Of course, SQM provides a very useful counterpoint. If VQMT says the sky is falling, so to speak, and SQM says relax, I tend to relax. Moreover, SQM provides the multiple-resolution (and soon, multiple-frame rate) analysis, and device-specific profiles that VQMT doesn’t offer. I find both tools invaluable in their separate roles.

My Test Files

Let’s spend a couple of moments describing the test files. As you’ll see, different types of videos respond differently to various compression options. For this reason, if you’re working with different types of videos, you should create short test files and test each type. Here are the files that I tested in the examples below.
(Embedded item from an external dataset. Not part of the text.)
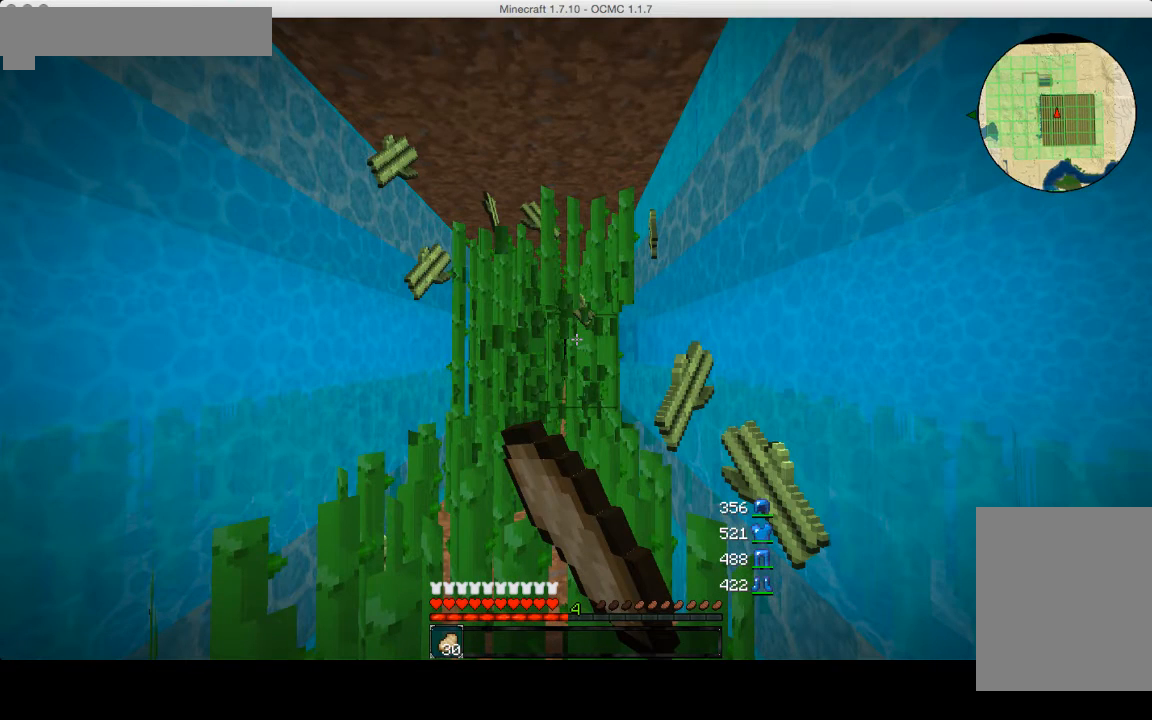
{"keys": ["a", "w"], "mouse": ["left"], "events": []}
  • Tears of Steel—the Blender Foundation movie; mix of animation and live action video (mostly live action)
  • Sintel—Another Blender Foundation movie; all animation, but very lifelike rather than cartoonish
  • Big Buck Bunny—Yet another Blender Foundation movie; all animation, but more cartoonish than Sintel
  • “Screencam”—a screencam from the VQMT YouTube demo referenced above
  • “Tutorial”—a PowerPoint presentation with talking head video grabbed from a Udemy course on Multiple Screen Delivery
  • “Talking Head”—a simple talking head video of yours truly in my office
  • “Freedom”—Multicam concert footage (HDV/ AVCHD) of the fabulous Josiah Weaver at the Greensboro Coliseum
  • “Haunted”—footage from a trailer I shot with a DSL for the Haunted Graham Mansion

Let’s jump into our tests.

Custom Encoding or All Files the Same?

If you work with more than one file type, the first question you have to address is whether to encode them all using the same ABR group. This first test seems to indicate that the answer is probably not. To explain, for this test, I encoded the eight 720p test files in Handbrake using constant rate factor (CRF) encoding with a value of 19. Briefly, CRF encoding adjusts the data rate of the file to maintain a constant quality level. As you can see in the SQM column at the far right of Table 1, all of the videos range in quality from 95 to 99, which predicts that viewers would rate these videos as excellent. However, the screen-cam and tutorial videos achieved 99 percent quality level at 11 percent and 8 percent of the maximum data rate recorded in this test. In other words, you can encode these types of files at roughly 10 percent of the data rate of real-world video, and achieve the same quality level. Interestingly, with most encoders, once you choose a target data rate for these types of files, the encoder will deliver that rate, even though it could deliver the same quality at much lower data rates.

objectivet1

Table 1. Data rates required for specified CRF levels. 

Note that Tears of Steel and Sintel were both produced and encoded at 24 frames per second. To compare their data rates to the other 30 fps files in the test, you’d have to add 20 percent to their data rates, which boosts their comparable data rates to around 4,800Kbps. This compares to 2,559Kbps for Big Buck Bunny, which was produced at 30 fps. The takeaway here is that simulated real world animations, such as Sintel, encode like live action videos, while more cartoonish animations, such as Big Buck Bunny, are a different class that might be able to support a much lower data rate and still achieve the same quality level.